Spaces:
Running
on
CPU Upgrade
CQADupstackRetrieval evaluation inquiry
CQADupstackRetrieval is divided into 12 datasets - however in the leaderboard there is no reference to which subset had been used for evaluation.
Is it the English subset? Or the average NDCG@10 on all of them?
Afaik they only have an English subset?
The score is NDCG@10 for all dataset in the Retrieval Tab computed for each individual dataset.
Afaik they only have an English subset?
The score is NDCG@10 for all dataset in the Retrieval Tab computed for each individual dataset.
Hello, after getting each NDCG@10 score for all subset such as CQADupstackAndroidRetrieval, CQADupstackEnglishRetrieval..., how to get the final score of CQADupstackRetrieval as reported in the leaderboard?

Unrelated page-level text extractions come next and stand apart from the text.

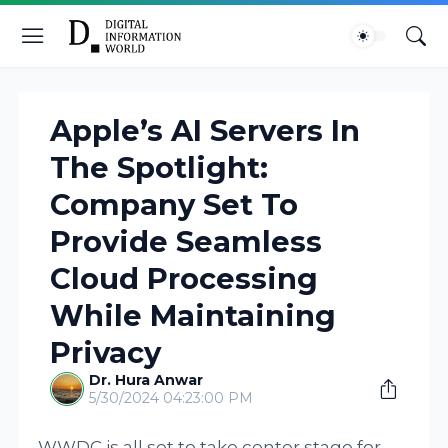
Apple’s AI Servers In
The Spotlight:
Company Set To
Provide Seamless
Cloud Processing
While Maintaining
Privacy
Dr. Hura Anwar
5/30/2024 04:23:00 PM
WWDC is all set to take center stage for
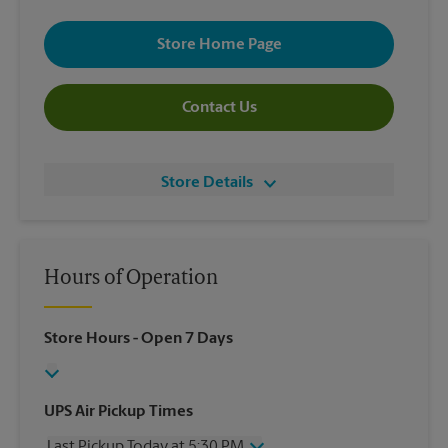
Store Home Page
Contact Us
Store Details
Hours of Operation
Store Hours
- Open 7 Days
UPS Air Pickup Times
Last Pickup Today at 5:30 PM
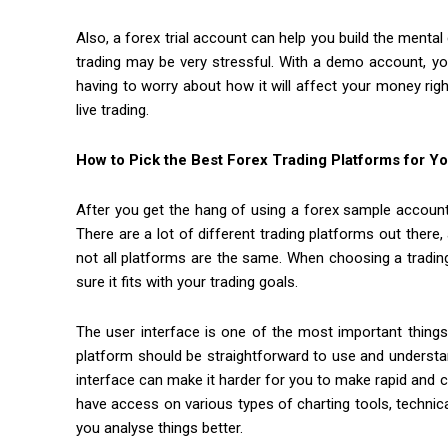
Also, a forex trial account can help you build the mental
trading may be very stressful. With a demo account, yo
having to worry about how it will affect your money righ
live trading.
How to Pick the Best Forex Trading Platforms for Y
After you get the hang of using a forex sample account,
There are a lot of different trading platforms out there
not all platforms are the same. When choosing a trading
sure it fits with your trading goals.
The user interface is one of the most important things
platform should be straightforward to use and understa
interface can make it harder for you to make rapid and c
have access on various types of charting tools, technica
you analyse things better.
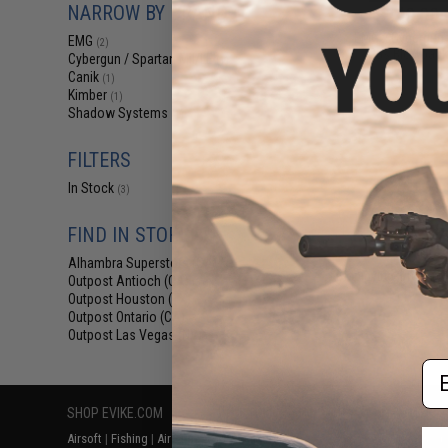
NARROW BY BRAND
$140.00 
EMG x Cybergun 
EMG
(2)
Gas Blowback 
Cybergun / Spartan Mil/LE
(1)
Canik
(1)
Kimber
(1)
Shadow Systems
(1)
FILTERS
In Stock
(3)
FIND IN STORE
Alhambra Superstore (CA)
(3)
Displaying
1
to
3
(o
Outpost Antioch (CA)
(3)
Outpost Houston (TX)
(3)
Outpost Ontario (CA)
(3)
Outpost Las Vegas (NV)
(3)
Em
SHOP EVIKE.COM
CUSTOMER SUPPORT
RESOURCE
Airsoft
|
Fishing
|
Air Gun
Price Match
Gaming & Spe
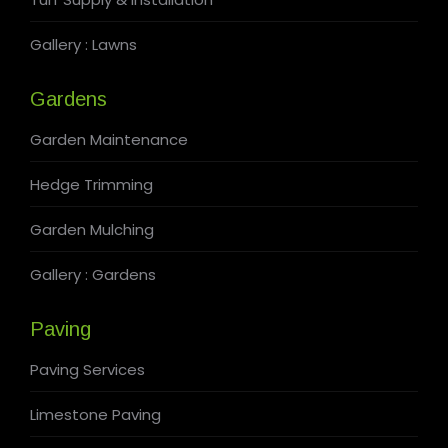
Gallery : Lawns
Gardens
Garden Maintenance
Hedge Trimming
Garden Mulching
Gallery : Gardens
Paving
Paving Services
Limestone Paving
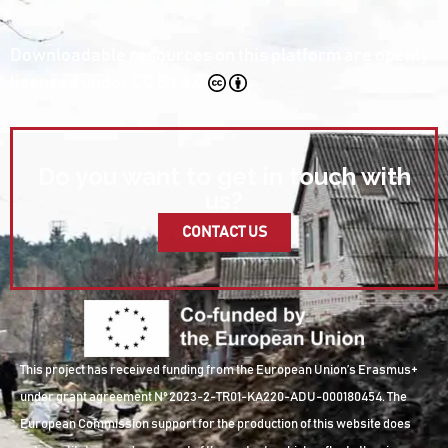
Downloadable resources on this platform are openly
licensed under
CC BY 4.0
Do you want to get in touch with
us?
CONTACT US
This project has received funding from the European Union’s Erasmus+
under grant agreement Nº 2023-2-TR01-KA220-ADU-000180454. The
European Commission support for the production of this website does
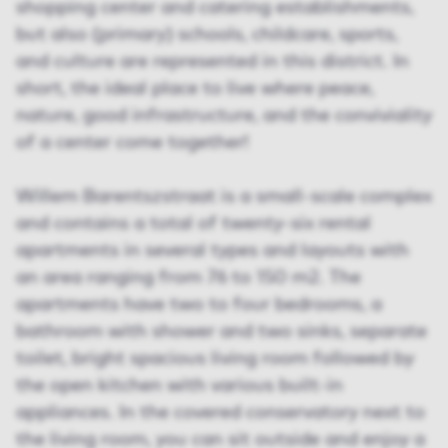
shopping center and catering establishments,
but also (primary) schools, childcare, sports,
and culture are represented in this district. In
short, the ideal place to live where peace,
nature, good infrastructure, and the conviviality
of a center come together!
Willem Barentszstraat is a small-scale complex
and contains a total of twenty-six rental
apartments in several types and layouts with
an area ranging from 76 to 150 m2. The
apartments have two to four bedrooms, a
bathroom with shower and two sinks, separate
toilet, bright spacious living room followed by
the open kitchen with various built-in
appliances. In the covered conservatory next to
the living room, you can sit outside and enjoy a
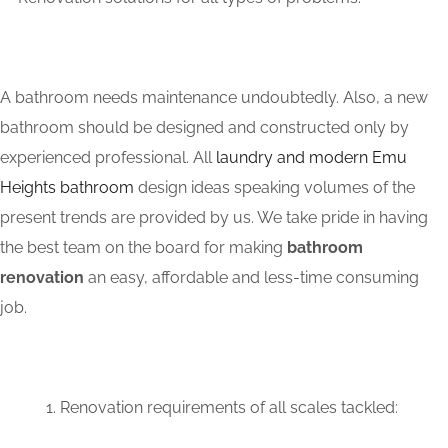
A bathroom needs maintenance undoubtedly. Also, a new
bathroom should be designed and constructed only by
experienced professional. All
laundry and modern Emu
Heights bathroom
design ideas speaking volumes of the
present trends are provided by us. We take pride in having
the best team on the board for making
bathroom
renovation
an easy, affordable and less-time consuming
job.
Renovation requirements of all scales tackled:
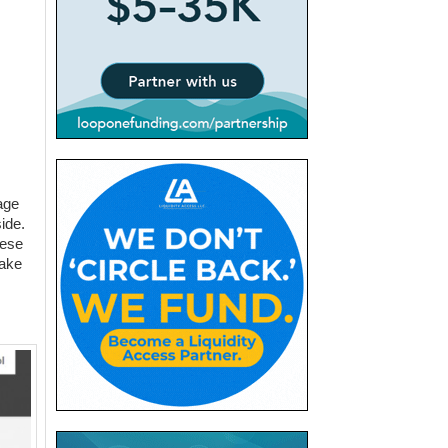
.
age
ide.
hese
take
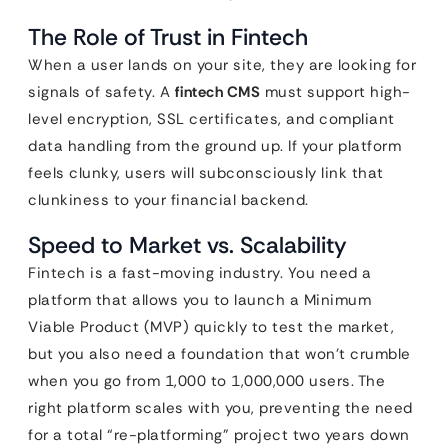
The Role of Trust in Fintech
When a user lands on your site, they are looking for
signals of safety. A
fintech CMS
must support high-
level encryption, SSL certificates, and compliant
data handling from the ground up. If your platform
feels clunky, users will subconsciously link that
clunkiness to your financial backend.
Speed to Market vs. Scalability
Fintech is a fast-moving industry. You need a
platform that allows you to launch a Minimum
Viable Product (MVP) quickly to test the market,
but you also need a foundation that won’t crumble
when you go from 1,000 to 1,000,000 users. The
right platform scales with you, preventing the need
for a total “re-platforming” project two years down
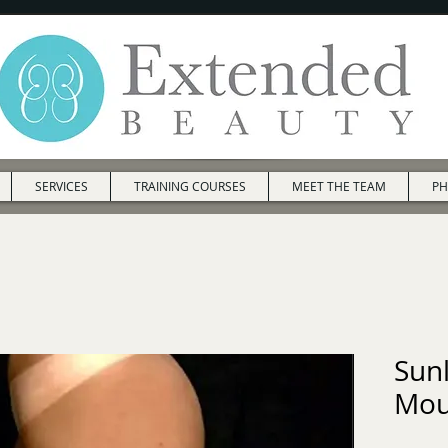
SERVICES
TRAINING COURSES
MEET THE TEAM
PH
Sun
Mou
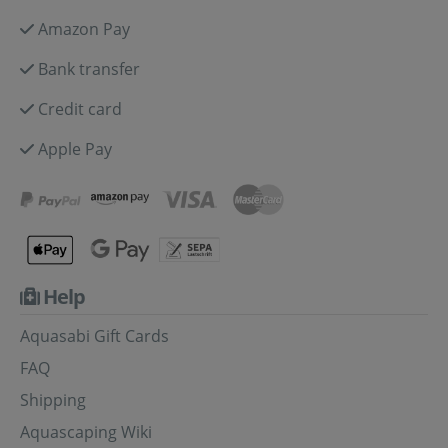
Amazon Pay
Bank transfer
Credit card
Apple Pay
Help
Aquasabi Gift Cards
FAQ
Shipping
Aquascaping Wiki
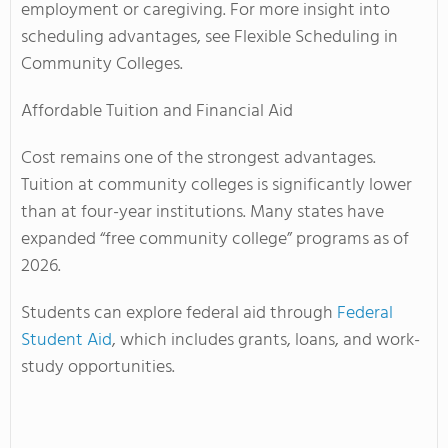
employment or caregiving. For more insight into
scheduling advantages, see Flexible Scheduling in
Community Colleges.
Affordable Tuition and Financial Aid
Cost remains one of the strongest advantages.
Tuition at community colleges is significantly lower
than at four-year institutions. Many states have
expanded “free community college” programs as of
2026.
Students can explore federal aid through
Federal
Student Aid
, which includes grants, loans, and work-
study opportunities.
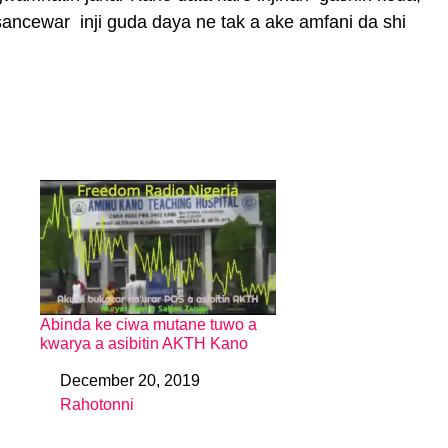
ancewar inji guda daya ne tak a ake amfani da shi
Abinda ke ciwa mutane tuwo a
kwarya a asibitin AKTH Kano
December 20, 2019
Date
Rahotonni
In relation to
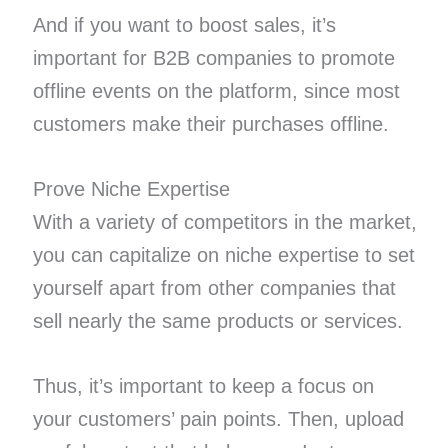
And if you want to boost sales, it’s
important for B2B companies to promote
offline events on the platform, since most
customers make their purchases offline.
Prove Niche Expertise
With a variety of competitors in the market,
you can capitalize on niche expertise to set
yourself apart from other companies that
sell nearly the same products or services.
Thus, it’s important to keep a focus on
your customers’ pain points. Then, upload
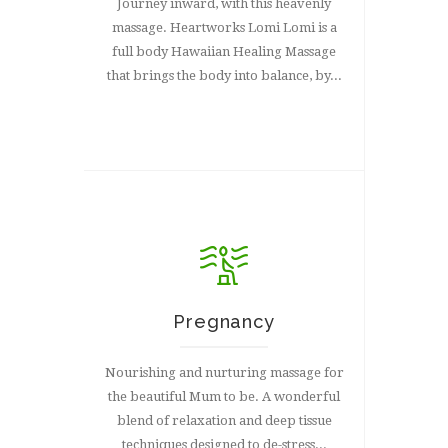
Journey inward, with this heavenly
massage. Heartworks Lomi Lomi is a
full body Hawaiian Healing Massage
that brings the body into balance, by...
Pregnancy
Nourishing and nurturing massage for
the beautiful Mum to be. A wonderful
blend of relaxation and deep tissue
techniques designed to de-stress...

Is the score of CQADupstackRetrieval reported in the leaderboard is the average of all subsets, or one of a special subset?
I find codes in https://github.com/embeddings-benchmark/mteb/blob/main/scripts/mteb_meta.py as
MTEB(tasks=[ds_name.replace("CQADupstackRetrieval", "CQADupstackAndroidRetrieval")]).tasks[0].description
Does this means that, the score of CQADupstackRetrieval reported in leaderboard is actually the score of CQADupstackAndroidRetrieval?
python scripts/average_cqadupstack.py path/to/your/results/folder
python scripts/average_cqadupstack.py path/to/your/results/folder
Thanks!